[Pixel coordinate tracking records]
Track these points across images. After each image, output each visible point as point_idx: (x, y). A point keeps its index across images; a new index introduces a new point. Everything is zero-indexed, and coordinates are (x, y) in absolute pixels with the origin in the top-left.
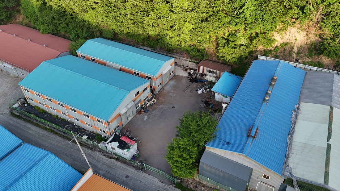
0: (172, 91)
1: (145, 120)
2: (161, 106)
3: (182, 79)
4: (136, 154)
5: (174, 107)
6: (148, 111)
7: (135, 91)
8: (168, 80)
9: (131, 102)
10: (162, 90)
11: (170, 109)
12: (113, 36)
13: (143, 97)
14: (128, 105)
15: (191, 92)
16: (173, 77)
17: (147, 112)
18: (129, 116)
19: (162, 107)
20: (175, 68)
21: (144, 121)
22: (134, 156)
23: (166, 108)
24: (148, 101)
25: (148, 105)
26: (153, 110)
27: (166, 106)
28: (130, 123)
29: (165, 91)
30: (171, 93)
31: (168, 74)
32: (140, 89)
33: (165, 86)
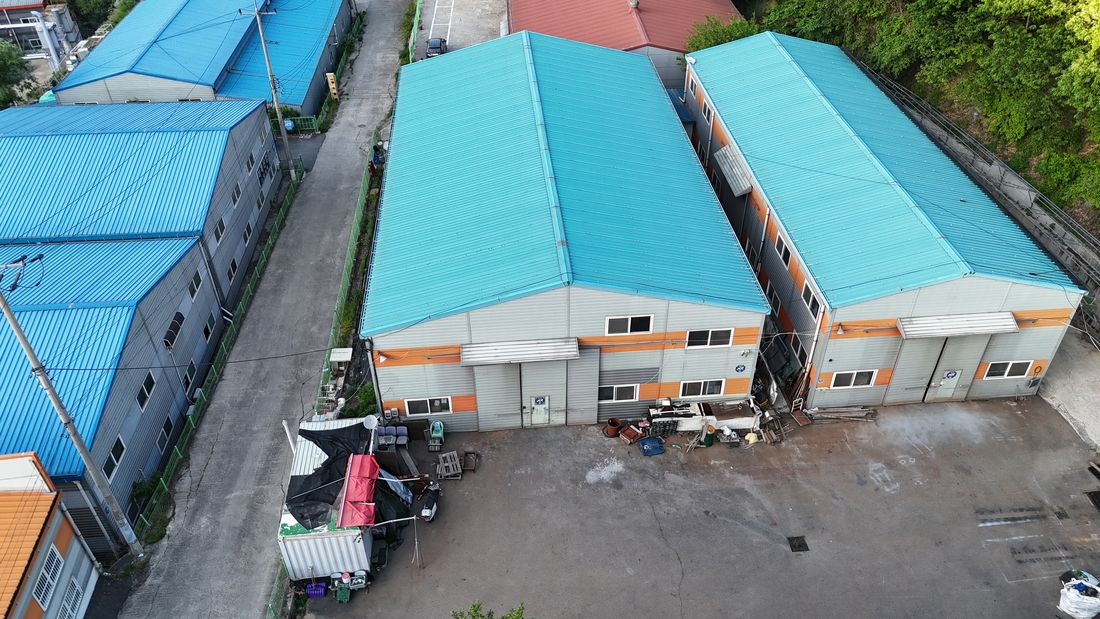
0: (903, 460)
1: (591, 477)
2: (745, 482)
3: (1056, 446)
4: (345, 581)
5: (798, 544)
6: (664, 452)
9: (567, 339)
10: (857, 412)
11: (767, 533)
14: (538, 341)
16: (1016, 400)
17: (647, 453)
19: (742, 492)
21: (578, 479)
23: (751, 513)
24: (707, 409)
25: (686, 425)
26: (687, 468)
27: (768, 504)
29: (864, 433)
30: (891, 465)
33: (902, 407)
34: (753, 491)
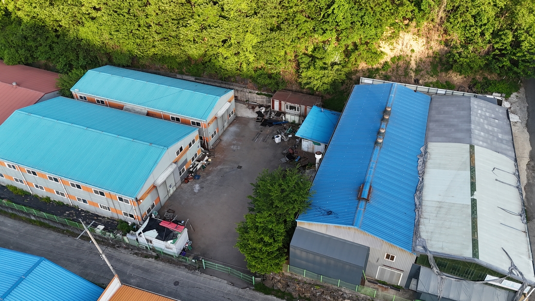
0: (235, 142)
1: (196, 191)
2: (219, 167)
3: (249, 122)
4: (187, 245)
5: (240, 167)
6: (200, 176)
7: (176, 147)
8: (226, 125)
9: (171, 164)
10: (218, 141)
11: (234, 170)
12: (130, 61)
13: (189, 155)
14: (166, 169)
15: (265, 141)
16: (234, 120)
17: (198, 179)
18: (170, 186)
19: (221, 169)
20: (236, 106)
21: (195, 194)
22: (184, 249)
23: (227, 170)
24: (199, 161)
25: (198, 167)
26: (208, 174)
27: (227, 167)
28: (172, 198)
29: (223, 144)
30: (234, 145)
31: (226, 116)
32: (184, 143)
33: (223, 134)
34: (222, 167)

| Prompt |
Return every line of the records above word for word, leaving the pictures out.

| Response to the task |
Track these points across images. After each image, output each visible point as point_idx: (x, y). A point keeps its index across images; a new index introduces a new point. Everything is zero-indexed, and coordinates are (x, y) in absolute pixels with the origin in the top-left.
0: (172, 91)
1: (145, 120)
2: (161, 106)
3: (182, 79)
4: (136, 154)
5: (174, 107)
6: (148, 111)
7: (135, 91)
8: (168, 80)
9: (131, 102)
10: (162, 90)
11: (170, 109)
12: (113, 36)
13: (143, 97)
14: (128, 105)
15: (191, 92)
16: (173, 77)
17: (147, 112)
18: (129, 116)
19: (162, 107)
20: (175, 68)
21: (144, 121)
22: (134, 156)
23: (166, 108)
24: (148, 101)
25: (148, 105)
26: (153, 110)
27: (166, 106)
28: (130, 123)
29: (165, 91)
30: (171, 93)
31: (168, 74)
32: (140, 89)
33: (165, 86)
0: (903, 460)
1: (591, 477)
2: (745, 482)
3: (1056, 446)
4: (345, 581)
5: (798, 544)
6: (664, 452)
9: (567, 339)
10: (857, 412)
11: (767, 533)
14: (538, 341)
16: (1016, 400)
17: (647, 453)
19: (742, 492)
21: (578, 479)
23: (751, 513)
24: (707, 409)
25: (686, 425)
26: (687, 468)
27: (768, 504)
29: (864, 433)
30: (891, 465)
33: (902, 407)
34: (753, 491)
0: (235, 142)
1: (196, 191)
2: (219, 167)
3: (249, 122)
4: (187, 245)
5: (240, 167)
6: (200, 176)
7: (176, 147)
8: (226, 125)
9: (171, 164)
10: (218, 141)
11: (234, 170)
12: (130, 61)
13: (189, 155)
14: (166, 169)
15: (265, 141)
16: (234, 120)
17: (198, 179)
18: (170, 186)
19: (221, 169)
20: (236, 106)
21: (195, 194)
22: (184, 249)
23: (227, 170)
24: (199, 161)
25: (198, 167)
26: (208, 174)
27: (227, 167)
28: (172, 198)
29: (223, 144)
30: (234, 145)
31: (226, 116)
32: (184, 143)
33: (223, 134)
34: (222, 167)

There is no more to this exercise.